Have the extraordinary circumstances/market of the past few months offered any lessons about a trading desk being future-proofed, i.e. prepared for any eventuality?
The last few months have clearly been unprecedented. I would divide the extraordinary circumstances over the past few months into two categories. Firstly, I would highlight the work environment itself. Ensuring you already have in place a concise, well-thought out, and detailed business continuity plan has been imperative, and in addition to this, ensuring you have well-supported infrastructure in place to make it a reality. For our trading desk to move to a fully work-from-home setup quickly, effectively and in a sustainable manner was no easy task. Without strong leadership, excellent technical support and operational resilience this would have been incredibly difficult.
Secondly, I would point to the trading approach to incredibly volatile markets. Having adaptability and experience was key here. The trading group were subject to significantly higher volumes and market challenges in the form of wider spreads, smaller touch sizes and less market depth. But, due to the experienced nature of the team at Capital Group and the combined trading experience of the desk, most of the traders had experienced market conditions like this before.
When this experience was supported by strong counterparties with either a similar experience base or a robust algorithmic platform, we were in a very strong position to navigate the challenging period. Strong communication abilities have also been the other key factor over the recent period, both internal and externally. Traders using a variety of communication tools to pass and receive accurate trading instructions internally across the organisation and externally to our counterparts was critical and a key contributing factor to our success.
How can a firm ‘future-proof’ its trading desk?
I would say there are several things you can do to ‘future proof’ the trading desk. Firstly, diversity is imperative. This can take many forms be it gender, race, generational or economic, however, establishing a diverse team will enable you to ensure you can evolve with a changing trading environment.
Secondly, everyone has a role to play in future proofing your trading desk. Every voice is important and ensuring open dialogue on topics like technology enhancements, idea generation or culture will encourage future success. Thirdly, my advice to firms would be to not fear technology or view it as a replacement for humans. Technology should be a complementary tool to aid a successful trader and facilitate further improvements.
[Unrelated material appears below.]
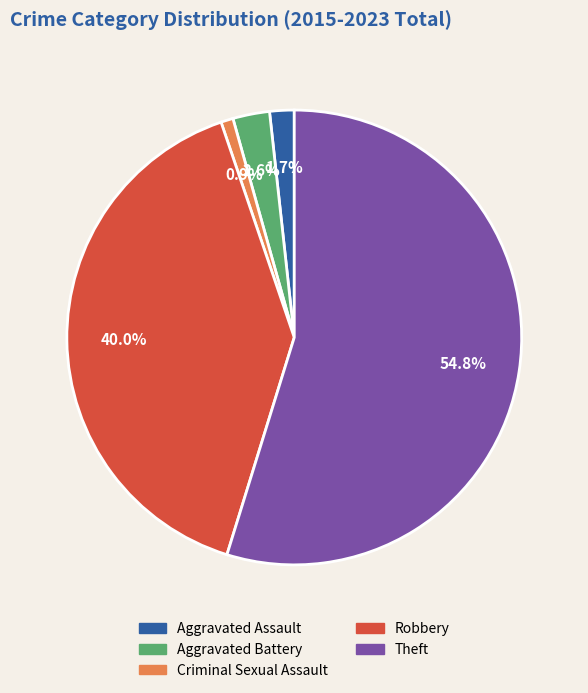

To the nearest percent, what is the difference between the largest and smallest slice percentages?

54%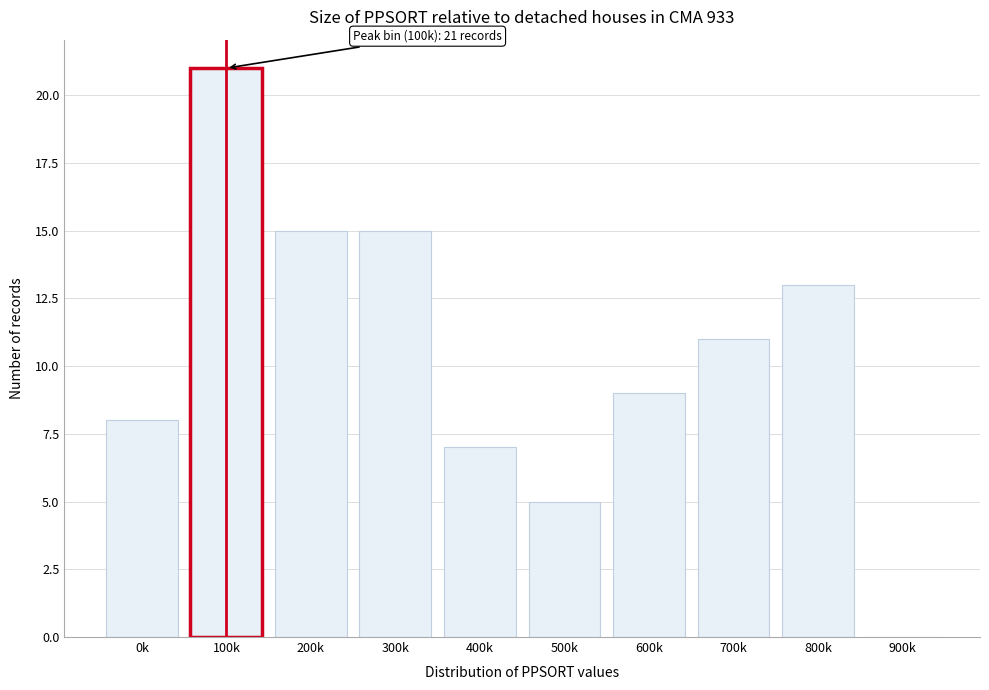

Reading left to right, list all the values displayed in this chart.

0k=8	100k=21	200k=15	300k=15	400k=7	500k=5	600k=9	700k=11	800k=13	900k=0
Finally, I would say that data is key. Traders have access to vast amounts of data that both validate and challenge outcomes. By acknowledging and utilising data, traders can always continue to improve and evolve.
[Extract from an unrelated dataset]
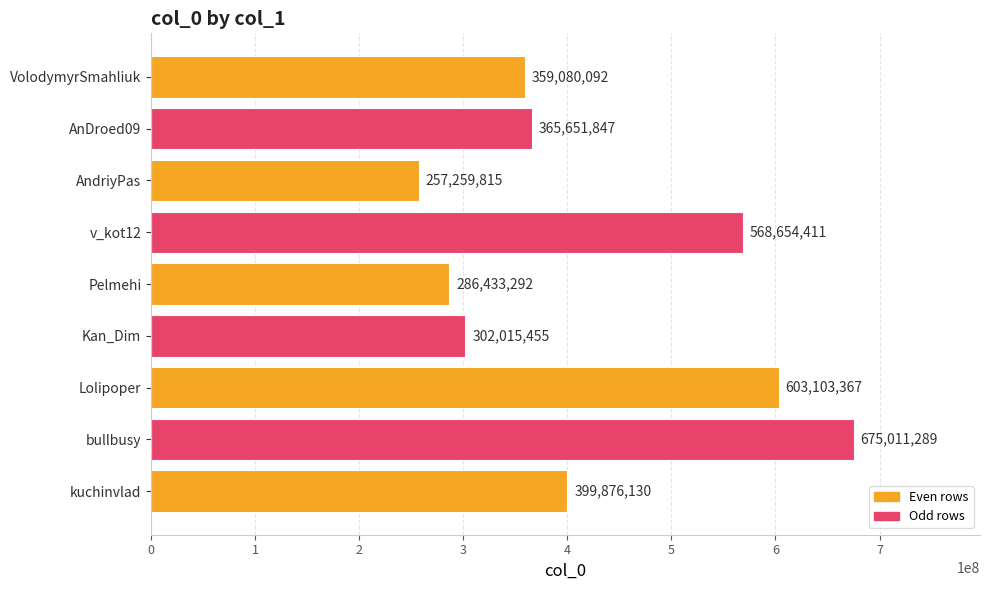

List the labels in order of value, largest first.

bullbusy, Lolipoper, v_kot12, kuchinvlad, AnDroed09, VolodymyrSmahliuk, Kan_Dim, Pelmehi, AndriyPas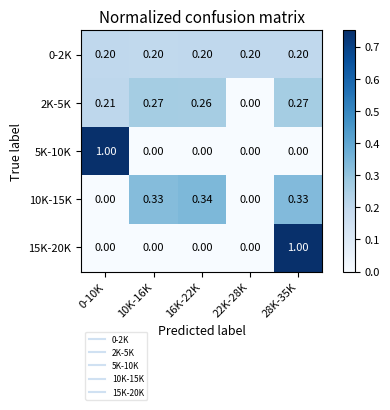

Is the value of 0-2K at 22K-28K greater than the value of 10K-15K at 0-10K?

Yes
How is a future-proofed trading desk a competitive advantage for a buy-side firm?
The trading desk’s role within the investment process has evolved so much over my career that I can only see that continuing in the future. As data sets continue to grow and markets continue to remain structurally complex, demands on traders to implement investment strategies will only become more varied and important. By having a diverse, experienced and adaptable trading team you are positioning your organisation to be prepared for all eventualities. This also enables your investment decision makers to focus on stock selection, safe in the knowledge that optimal execution strategies are in place and in capable hands. Using technology in a complementary manner alongside your trading desk enhances efficiencies. It also means you can identify functions that are distracting for the human trader and add value elsewhere.